Lorsque Young a appris, en février de cette année-là, qu'une tournée de concerts prévue dans ce qui était alors l'Union soviétique n'aurait pas lieu, son guitariste Frank Sampedro a commenté sèchement: «Alors, nous devons continuer à faire du rock dans le monde libre» («we'll have to keep on rockin' in the free world»).
Young a profité de la citation de son guitariste pour écrire la chanson dans laquelle il critique non seulement le gouvernement américain de l'époque, sous George H. Bush, mais le régime iranien des ayatollahs. Des thèmes qui ne pourraient pas être plus actuels.
Ce n'est donc pas un hasard si Blinken interprète justement cette chanson à Kiev. Le secrétaire d'Etat américain représente un multilatéralisme guidé par des valeurs. Il incarne ainsi le contre-modèle de la politique étrangère isolationniste menée par l'ex-président Donald Trump et sa stratégie «America First». Les observateurs le décrivent comme un négociateur dur à voix douce. Pourtant, la politique n'est pas sa première passion, comme il l'a admis par le passé dans une interview avec le magazine Rolling Stone.

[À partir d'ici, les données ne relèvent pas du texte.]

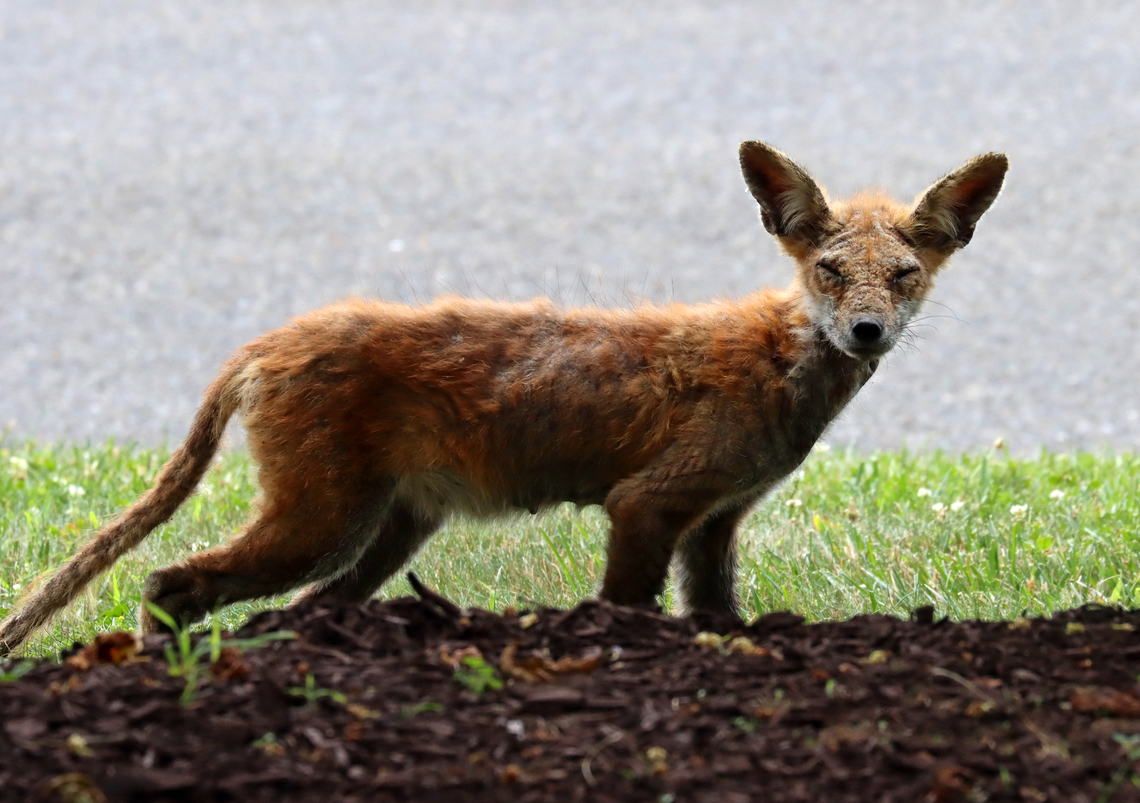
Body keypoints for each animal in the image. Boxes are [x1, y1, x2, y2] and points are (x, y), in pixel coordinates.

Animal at [0, 142, 1007, 655]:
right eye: (830, 271)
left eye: (904, 276)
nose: (865, 331)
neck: (779, 372)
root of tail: (266, 342)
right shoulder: (648, 504)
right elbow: (629, 611)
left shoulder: (716, 522)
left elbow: (717, 620)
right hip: (323, 523)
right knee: (169, 581)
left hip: (380, 536)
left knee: (276, 611)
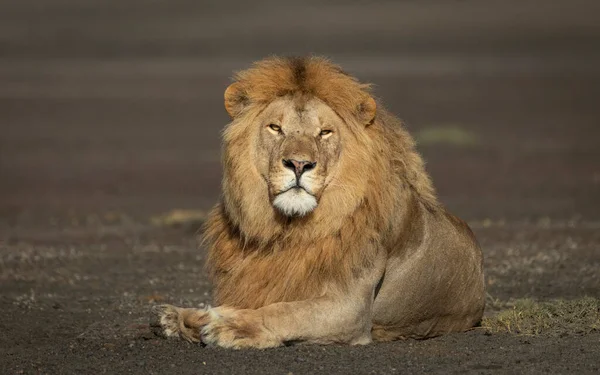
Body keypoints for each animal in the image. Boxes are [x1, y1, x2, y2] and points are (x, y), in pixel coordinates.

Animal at [157, 55, 486, 350]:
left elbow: (286, 311)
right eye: (275, 128)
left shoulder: (350, 309)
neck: (289, 228)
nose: (299, 164)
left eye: (325, 132)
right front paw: (180, 317)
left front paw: (230, 326)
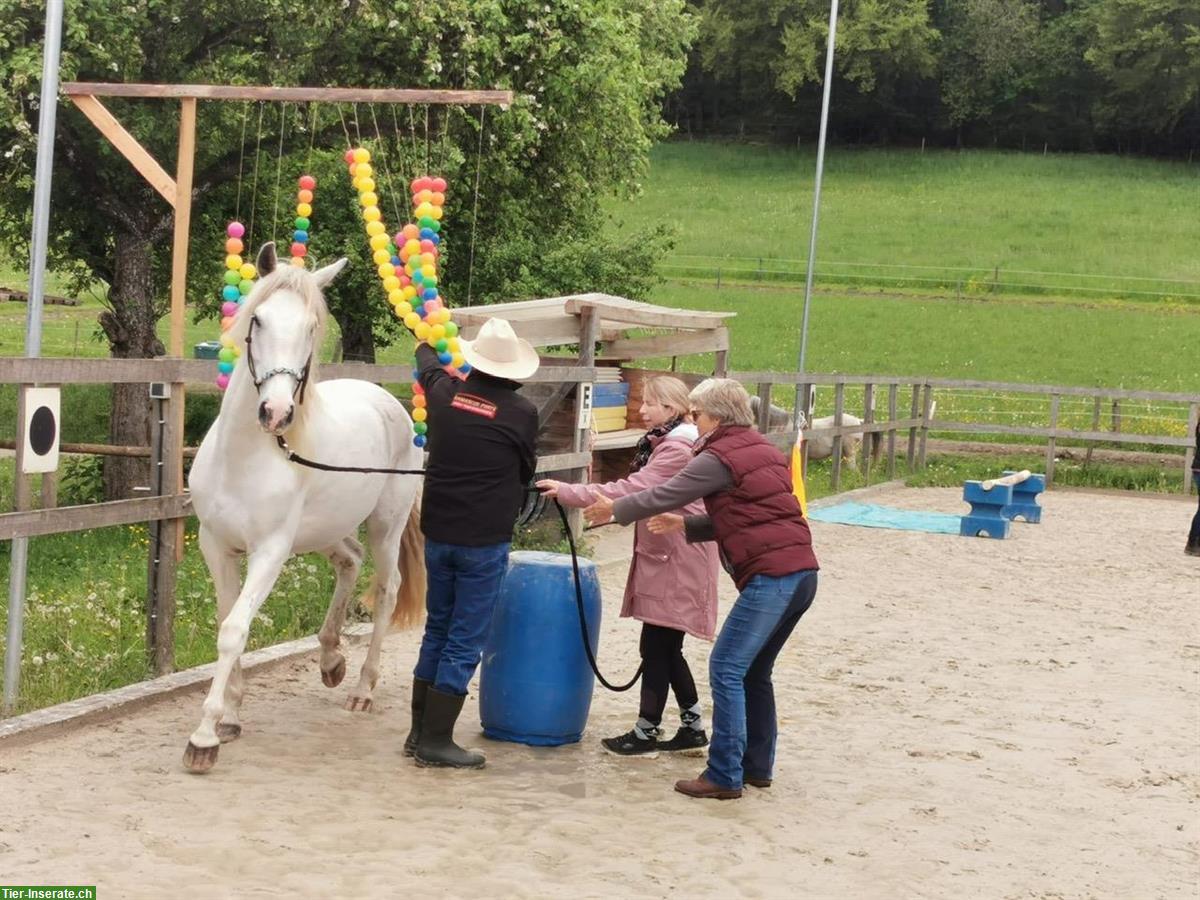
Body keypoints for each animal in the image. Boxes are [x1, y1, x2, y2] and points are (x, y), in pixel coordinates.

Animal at [177, 244, 422, 777]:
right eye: (258, 320)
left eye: (312, 327)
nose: (276, 413)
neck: (243, 458)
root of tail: (389, 402)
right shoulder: (215, 546)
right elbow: (226, 621)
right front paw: (231, 715)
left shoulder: (269, 553)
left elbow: (234, 630)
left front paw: (204, 737)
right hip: (325, 531)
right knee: (349, 561)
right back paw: (331, 661)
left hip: (385, 527)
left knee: (386, 588)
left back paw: (362, 688)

La musique est «le fil conducteur de ma vie». Lorsqu'il a entendu un jour ses parents jouer A Hard Day's Night des Beatles à la maison, il a été contaminé par le virus de la musique. Pendant ses études universitaires, il s'est fait critique musical, a commenté entre autres les œuvres d'un certain M. Zimmerman, alias Bob Dylan, et a lui-même appris à jouer de la guitare («Je suis certes gaucher, mais je ne suis pas non plus Jimi Hendrix»). Les plus grands guitaristes sont devenus ses idoles. Il a ainsi assisté 75 fois à des concerts d'Eric Clapton.

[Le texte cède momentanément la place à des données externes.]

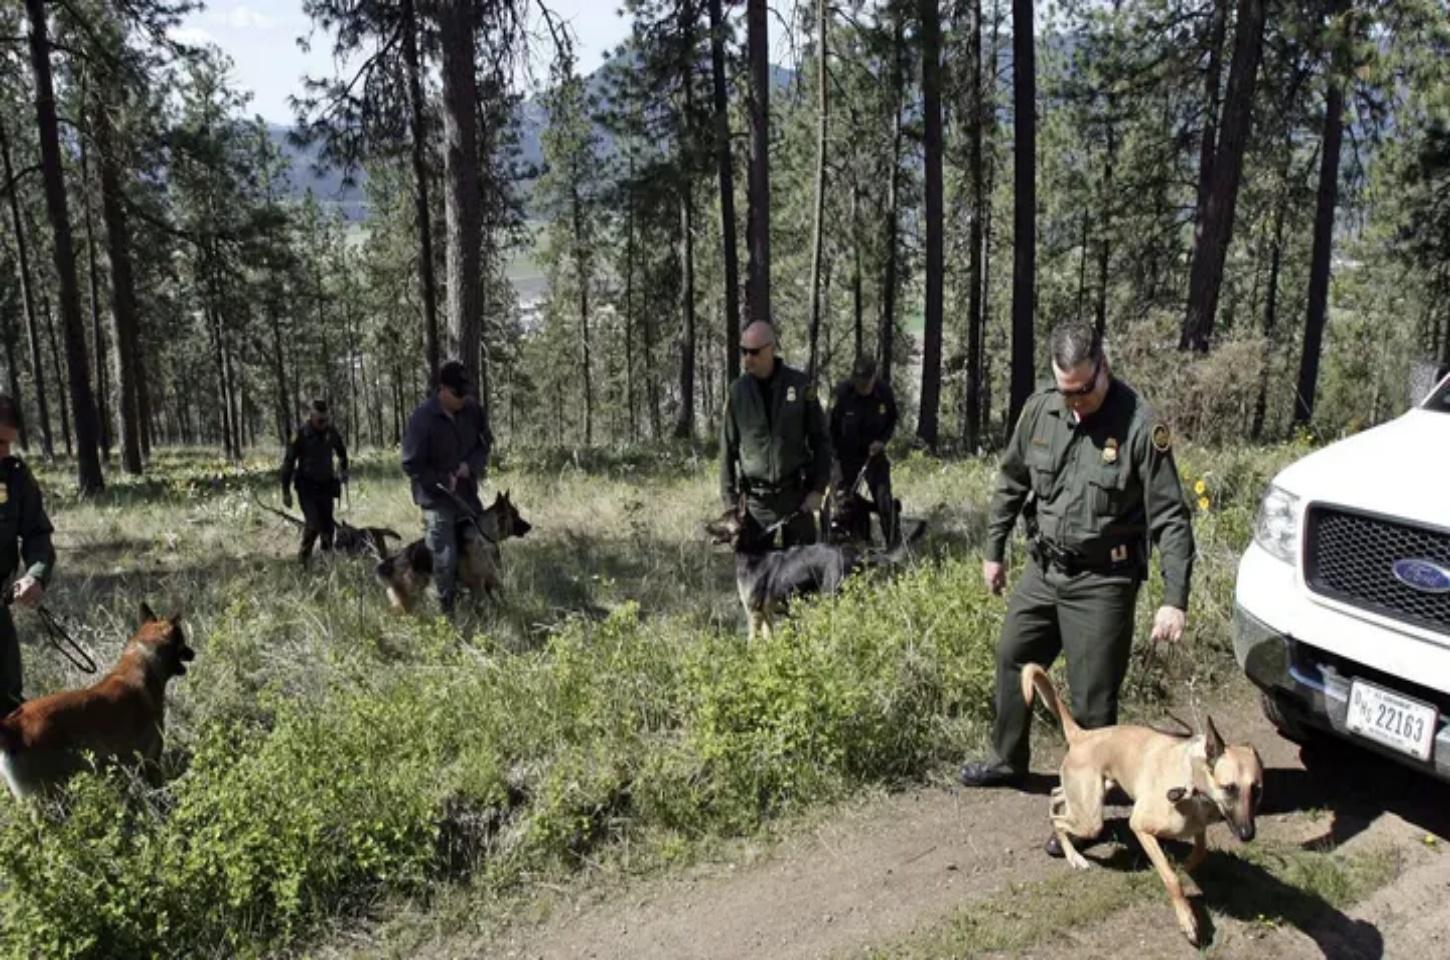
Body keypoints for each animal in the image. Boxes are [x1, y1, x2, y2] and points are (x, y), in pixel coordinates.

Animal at [0, 606, 194, 800]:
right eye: (182, 640)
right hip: (54, 794)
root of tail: (12, 725)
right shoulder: (151, 762)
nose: (193, 653)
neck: (143, 660)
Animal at [374, 490, 533, 617]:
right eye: (515, 515)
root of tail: (389, 562)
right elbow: (483, 603)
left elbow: (499, 595)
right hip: (409, 596)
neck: (483, 532)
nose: (530, 526)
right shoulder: (477, 583)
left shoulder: (490, 577)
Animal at [707, 507, 922, 643]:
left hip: (831, 598)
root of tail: (853, 553)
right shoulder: (766, 615)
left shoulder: (754, 613)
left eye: (723, 519)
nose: (705, 526)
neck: (751, 551)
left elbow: (751, 644)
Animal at [1026, 667, 1264, 945]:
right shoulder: (1141, 826)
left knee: (1056, 796)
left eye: (1257, 790)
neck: (1190, 780)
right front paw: (1188, 920)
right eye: (1229, 788)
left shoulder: (1198, 827)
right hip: (1090, 820)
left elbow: (1199, 852)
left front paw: (1185, 867)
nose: (1248, 834)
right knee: (1059, 821)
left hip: (1096, 791)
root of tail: (1082, 735)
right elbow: (1171, 879)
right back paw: (1074, 857)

Blinken a également raconté à Rolling Stone qu'il avait assisté une fois, jeune homme, à un concert de la légende du blues B.B. King. Au premier rang. Et comme il pouvait chanter toutes les paroles, King est venu le voir après le concert et lui a offert son médiator. Un secrétaire d'Etat américain qui, pendant son temps libre, se fait passer pour une groupie rock'n'roll, ça reste tout de même assez inhabituel.

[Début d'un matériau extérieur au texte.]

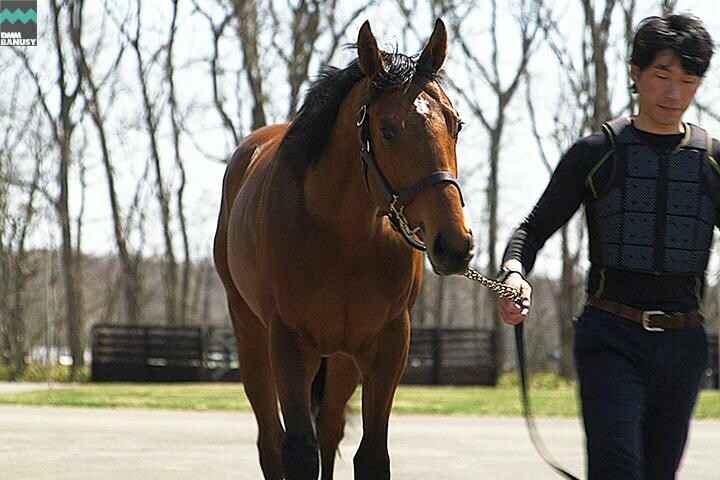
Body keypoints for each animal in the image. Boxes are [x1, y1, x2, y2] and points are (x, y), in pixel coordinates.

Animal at [212, 18, 472, 480]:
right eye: (387, 130)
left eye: (455, 124)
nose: (454, 244)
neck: (343, 238)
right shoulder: (289, 343)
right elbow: (299, 450)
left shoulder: (388, 343)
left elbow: (371, 455)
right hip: (251, 335)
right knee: (270, 441)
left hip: (342, 358)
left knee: (330, 428)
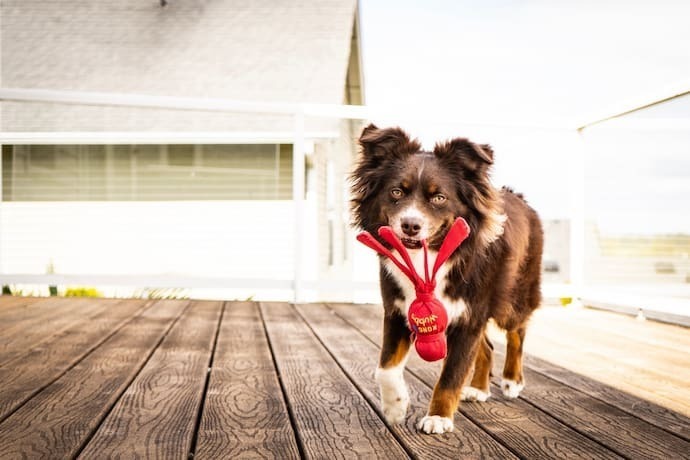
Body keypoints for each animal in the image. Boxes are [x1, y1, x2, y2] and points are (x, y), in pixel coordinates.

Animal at [350, 125, 544, 434]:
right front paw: (395, 406)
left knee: (517, 332)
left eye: (439, 197)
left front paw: (438, 417)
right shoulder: (397, 310)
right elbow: (385, 368)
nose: (411, 225)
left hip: (512, 297)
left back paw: (512, 380)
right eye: (396, 192)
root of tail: (519, 197)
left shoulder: (469, 316)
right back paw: (478, 389)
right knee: (487, 347)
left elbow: (451, 375)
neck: (428, 257)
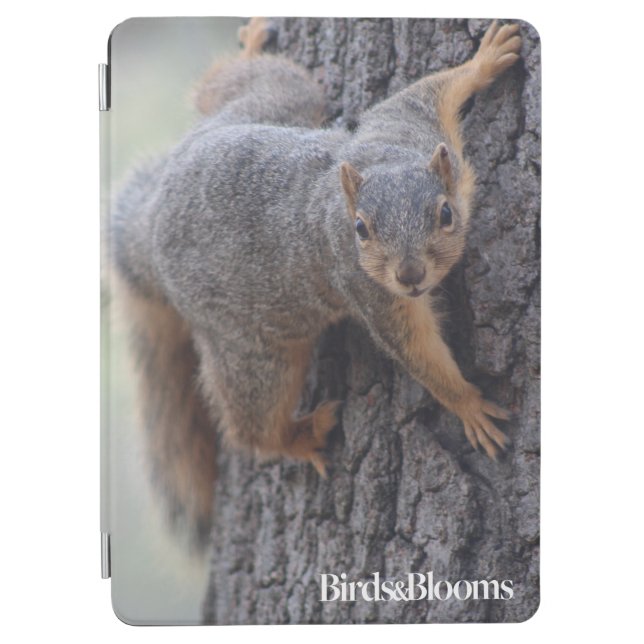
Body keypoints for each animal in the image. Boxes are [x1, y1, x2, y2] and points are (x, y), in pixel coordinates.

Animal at [111, 18, 522, 544]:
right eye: (360, 229)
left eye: (445, 214)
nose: (410, 276)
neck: (384, 163)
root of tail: (151, 224)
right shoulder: (370, 291)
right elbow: (417, 350)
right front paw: (467, 405)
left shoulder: (408, 124)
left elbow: (427, 90)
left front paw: (484, 59)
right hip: (252, 351)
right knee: (251, 424)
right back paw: (298, 437)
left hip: (274, 104)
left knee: (233, 87)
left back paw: (248, 49)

Entre 2018 et 2020, alors que l'administration Trump définissait la politique étrangère américaine, Blinken n'avait pas de fonction gouvernementale, et donc probablement plus de temps libre que d'habitude. Il en a donc profité pour enregistrer des chansons rock, qu'il avait lui-même composées, avant de les publier sur Spotify. On peut encore les trouver aujourd'hui et certaines d'entre elles ont été écoutées plusieurs centaines de milliers de fois.